'Twisted Roots and Branches'

Ellmann Lectures trace family ties


Colm Tóibín
Stephen Nowland

The 2017 Ellmann Lectures, given by acclaimed Irish author Colm Tóibín in November, turned on the subject of familial inheritance— or what Geraldine Higgins, codirector of the lecture series, calls “all the twisted roots and branches of the family tree.”

Tóibín’s subject was also personal, for he lost his own father when he was twelve and told a Guardian reporter in 2014, “Every writer has something in their childhood that nurtures them while seeming to be very damaging at the time.”

During the course of three lectures, Tóibín examined the lives and relationships of Oscar Wilde, James Joyce, and W. B. Yeats with their fathers. He began with the scandalous libel suit Oscar Wilde brought against John Douglas, the Ninth Marquess of Queensberry, after the latter—enraged over the affair between Wilde and his son, Lord Alfred “Boisie” Douglas—left an accusing card in plain view at Wilde’s club.
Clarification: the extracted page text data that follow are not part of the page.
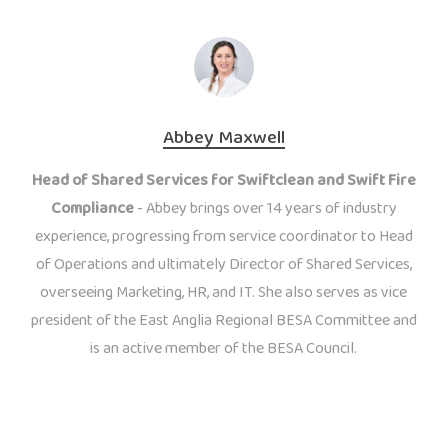
Abbey Maxwell
Head of Shared Services for Swiftclean and Swift Fire
Compliance
- Abbey brings over 14 years of industry
experience, progressing from service coordinator to Head
of Operations and ultimately Director of Shared Services,
overseeing Marketing, HR, and IT. She also serves as vice
president of the East Anglia Regional BESA Committee and
is an active member of the BESA Council.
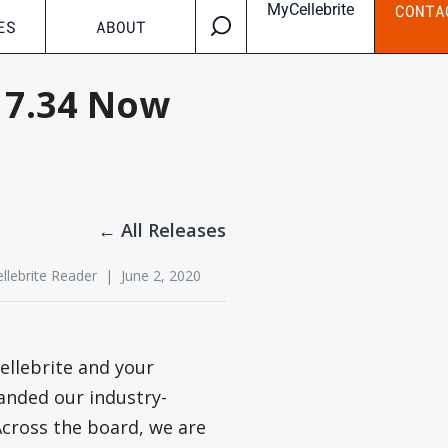
MyCellebrite
CONTA
ES
ABOUT
n 7.34 Now
← All Releases
ellebrite Reader | June 2, 2020
ellebrite and your
anded our industry-
 Across the board, we are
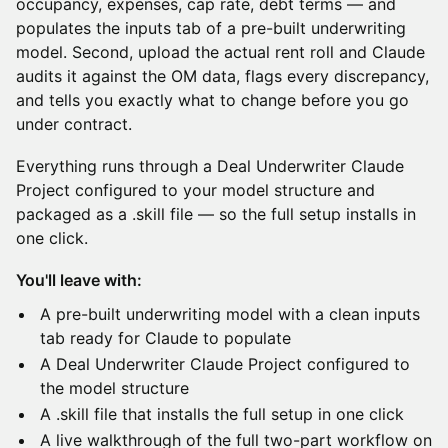
occupancy, expenses, cap rate, debt terms — and
populates the inputs tab of a pre-built underwriting
model. Second, upload the actual rent roll and Claude
audits it against the OM data, flags every discrepancy,
and tells you exactly what to change before you go
under contract.
Everything runs through a Deal Underwriter Claude
Project configured to your model structure and
packaged as a .skill file — so the full setup installs in
one click.
You'll leave with:
A pre-built underwriting model with a clean inputs
tab ready for Claude to populate
A Deal Underwriter Claude Project configured to
the model structure
A .skill file that installs the full setup in one click
A live walkthrough of the full two-part workflow on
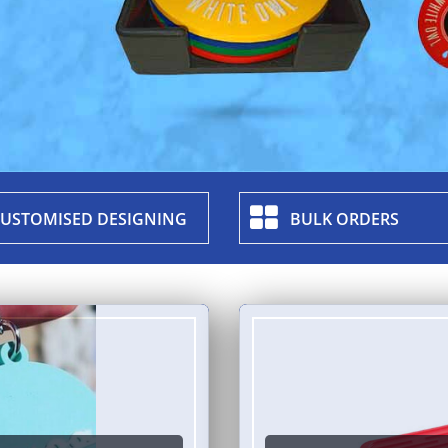
USTOMISED DESIGNING
BULK ORDERS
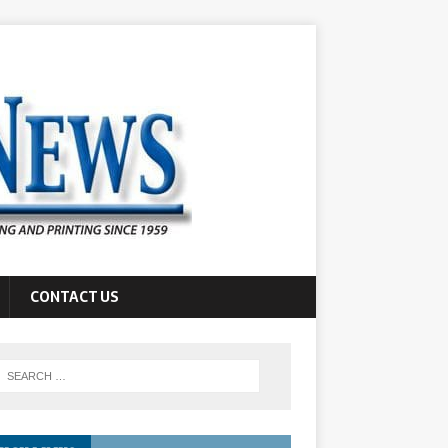
CONTACT US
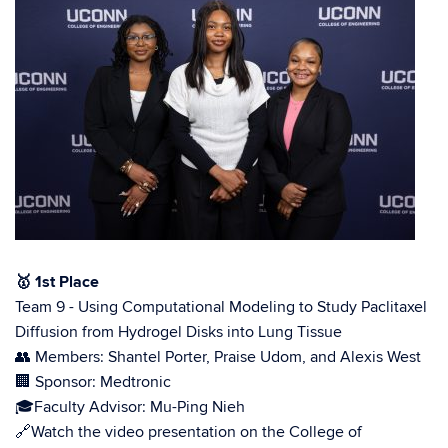
🥇
1st Place
Team 9 - Using Computational Modeling to Study Paclitaxel
Diffusion from Hydrogel Disks into Lung Tissue
👥 Members: Shantel Porter, Praise Udom, and Alexis West
🏢 Sponsor: Medtronic
🎓Faculty Advisor: Mu-Ping Nieh
🔗Watch the video presentation on the College of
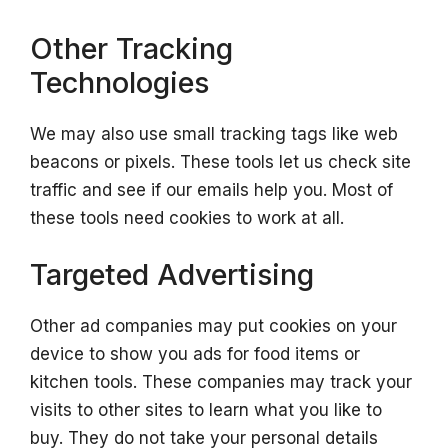
Other Tracking
Technologies
We may also use small tracking tags like web
beacons or pixels. These tools let us check site
traffic and see if our emails help you. Most of
these tools need cookies to work at all.
Targeted Advertising
Other ad companies may put cookies on your
device to show you ads for food items or
kitchen tools. These companies may track your
visits to other sites to learn what you like to
buy. They do not take your personal details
After a libel suit against his mother when Wilde was a child, the family maintained its social status. Based on this experience, Tóibín observed, Wilde “seriously misjudged how the judge, jury, and public would view him.” Despite being the toast of London in 1895, when The Importance of Being Earnest was entertaining audiences, Wilde would lose his trial, be sentenced to two years of hard labor, and fall out of favor with the public.

Tóibín took on the father of poet W. B. Yeats, John Butler Yeats, who abandoned his family to pursue life as a painter, only to have his success eclipsed by his sons, W. B. as a poet and Jack as a painter. Says Tóibín, “the father’s exile was enabling and inspiring for the son’s work.”

In the final lecture, Tóibín characterized James Joyce’s father as incapable of managing the family finances and was, according to James’s brother Stanislaus, “a man of absolutely unreliable temper.” Despite this, the elder Joyce would inspire his son’s work. “Hundreds of pages, and scores of characters in my books, came from him. I got from him his portraits, a waistcoat, a good tenor voice, and an extravagant, licentious disposition, out of which, however, the greater part of any talent I may have springs,” Joyce wrote to his mentor, T. S. Eliot.

Tóibín concluded, “instead of openly killing his father, James Joyce sought not only to memorialize him but . . . use what he needed from his father’s life to nourish his own art.”